» The problem:
The data below should be retyped exactly, with the pictures left out.

» Records supplied:
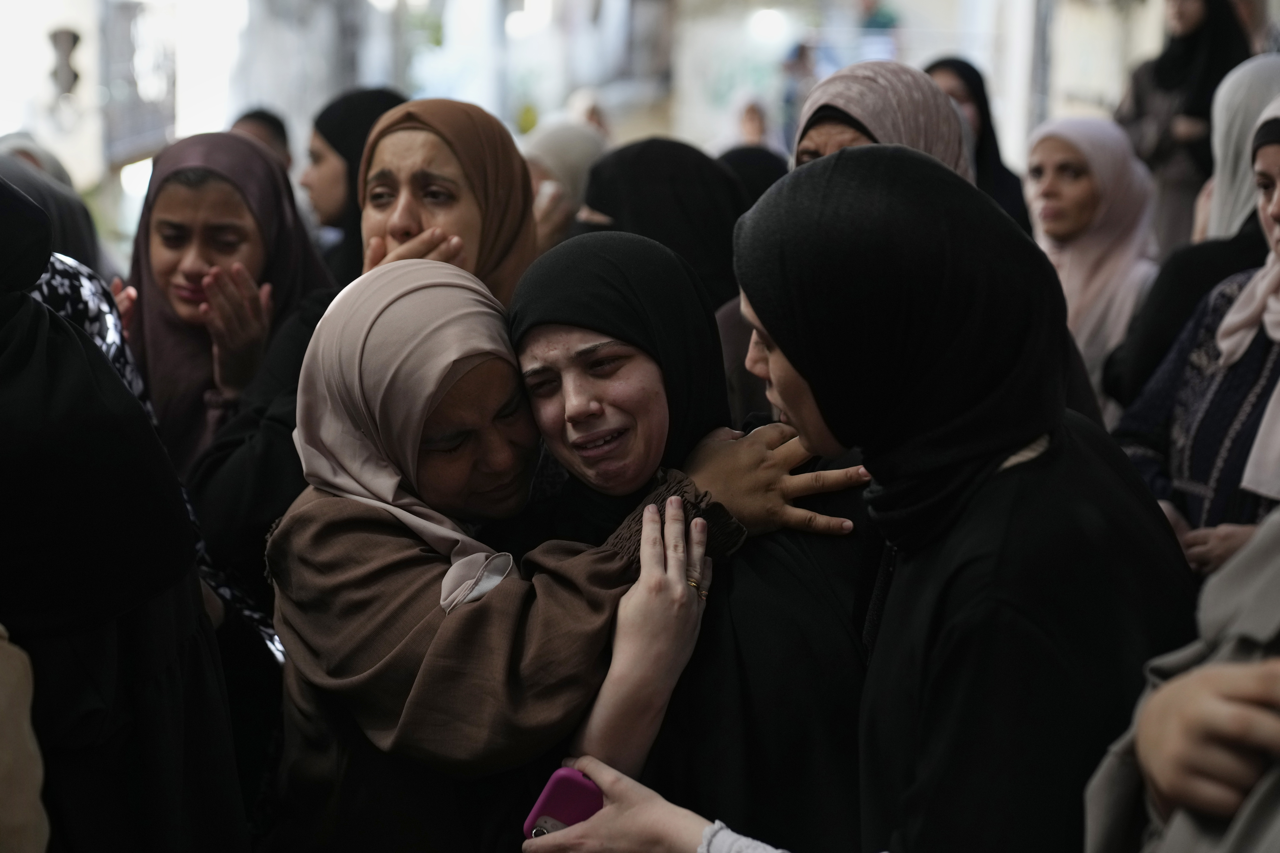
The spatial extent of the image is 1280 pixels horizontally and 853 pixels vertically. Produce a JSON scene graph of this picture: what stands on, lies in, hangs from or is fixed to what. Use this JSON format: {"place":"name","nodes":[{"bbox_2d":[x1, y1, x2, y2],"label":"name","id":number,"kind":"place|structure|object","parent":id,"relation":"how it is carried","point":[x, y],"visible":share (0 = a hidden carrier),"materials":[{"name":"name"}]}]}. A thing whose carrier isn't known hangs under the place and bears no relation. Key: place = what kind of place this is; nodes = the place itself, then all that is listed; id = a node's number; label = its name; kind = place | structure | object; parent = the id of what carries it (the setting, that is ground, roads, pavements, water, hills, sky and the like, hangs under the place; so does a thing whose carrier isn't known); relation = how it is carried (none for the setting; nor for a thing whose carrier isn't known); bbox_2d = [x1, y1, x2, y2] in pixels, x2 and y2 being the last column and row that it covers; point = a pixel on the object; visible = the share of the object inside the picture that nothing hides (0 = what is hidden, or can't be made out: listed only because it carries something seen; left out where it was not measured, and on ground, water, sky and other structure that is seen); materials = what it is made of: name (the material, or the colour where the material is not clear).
{"place":"outdoors","nodes":[
{"label":"outdoors","id":0,"kind":"place"},
{"bbox_2d":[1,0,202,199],"label":"building","id":1,"kind":"structure","parent":0,"point":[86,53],"materials":[{"name":"white"}]},
{"bbox_2d":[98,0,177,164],"label":"window","id":2,"kind":"structure","parent":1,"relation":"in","point":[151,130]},
{"bbox_2d":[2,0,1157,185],"label":"wall","id":3,"kind":"structure","parent":0,"point":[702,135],"materials":[{"name":"white paint"}]},
{"bbox_2d":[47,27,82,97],"label":"wall lamp","id":4,"kind":"object","parent":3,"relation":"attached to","point":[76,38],"visible":0.93,"materials":[{"name":"grey"}]},
{"bbox_2d":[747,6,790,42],"label":"lamp","id":5,"kind":"object","parent":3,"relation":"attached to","point":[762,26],"visible":0.8,"materials":[{"name":"white"}]},
{"label":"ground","id":6,"kind":"structure","parent":0},
{"bbox_2d":[0,623,49,852],"label":"person","id":7,"kind":"object","parent":6,"relation":"on","point":[31,797],"visible":0.99},
{"bbox_2d":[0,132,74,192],"label":"woman","id":8,"kind":"object","parent":6,"relation":"on","point":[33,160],"visible":0.12},
{"bbox_2d":[0,146,106,279],"label":"woman","id":9,"kind":"object","parent":6,"relation":"on","point":[71,235],"visible":0.18},
{"bbox_2d":[0,171,249,852],"label":"woman","id":10,"kind":"object","parent":6,"relation":"on","point":[6,356],"visible":0.95},
{"bbox_2d":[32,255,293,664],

» Output:
The spatial extent of the image is 1280 pixels horizontally and 853 pixels vertically. Produce a JSON scene graph of this picture: what stands on, lies in, hangs from or is fixed to what. Use this JSON format: {"place":"name","nodes":[{"bbox_2d":[x1, y1, x2, y2],"label":"name","id":number,"kind":"place|structure|object","parent":id,"relation":"how it is carried","point":[x, y],"visible":share (0 = a hidden carrier),"materials":[{"name":"name"}]}]}. A thing whose carrier isn't known hangs under the place and bears no relation. Key: place = what kind of place this is; nodes = the place itself, then all that is listed; id = a node's number; label = its name; kind = place | structure | object; parent = the id of what carries it (the setting, that is ground, roads, pavements, water, hills, sky and the like, hangs under the place; so does a thing whose carrier isn't known); relation = how it is carried (none for the setting; nor for a thing whose carrier isn't known); bbox_2d = [x1, y1, x2, y2] in pixels, x2 and y2 being the last column and row that it covers; point = a pixel on the object; visible = the share of the object inside the picture that nothing hides (0 = what is hidden, or can't be made out: listed only because it carries something seen; left out where it was not measured, and on ground, water, sky and other structure that is seen); materials = what it is made of: name (the material, or the colour where the material is not clear).
{"place":"outdoors","nodes":[
{"label":"outdoors","id":0,"kind":"place"},
{"bbox_2d":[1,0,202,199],"label":"building","id":1,"kind":"structure","parent":0,"point":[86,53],"materials":[{"name":"white"}]},
{"bbox_2d":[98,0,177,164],"label":"window","id":2,"kind":"structure","parent":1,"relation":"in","point":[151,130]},
{"bbox_2d":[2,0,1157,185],"label":"wall","id":3,"kind":"structure","parent":0,"point":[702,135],"materials":[{"name":"white paint"}]},
{"bbox_2d":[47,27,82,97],"label":"wall lamp","id":4,"kind":"object","parent":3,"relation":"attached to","point":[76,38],"visible":0.93,"materials":[{"name":"grey"}]},
{"bbox_2d":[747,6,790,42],"label":"lamp","id":5,"kind":"object","parent":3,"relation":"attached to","point":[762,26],"visible":0.8,"materials":[{"name":"white"}]},
{"label":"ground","id":6,"kind":"structure","parent":0},
{"bbox_2d":[0,623,49,852],"label":"person","id":7,"kind":"object","parent":6,"relation":"on","point":[31,797],"visible":0.99},
{"bbox_2d":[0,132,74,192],"label":"woman","id":8,"kind":"object","parent":6,"relation":"on","point":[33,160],"visible":0.12},
{"bbox_2d":[0,146,106,279],"label":"woman","id":9,"kind":"object","parent":6,"relation":"on","point":[71,235],"visible":0.18},
{"bbox_2d":[0,171,249,852],"label":"woman","id":10,"kind":"object","parent":6,"relation":"on","point":[6,356],"visible":0.95},
{"bbox_2d":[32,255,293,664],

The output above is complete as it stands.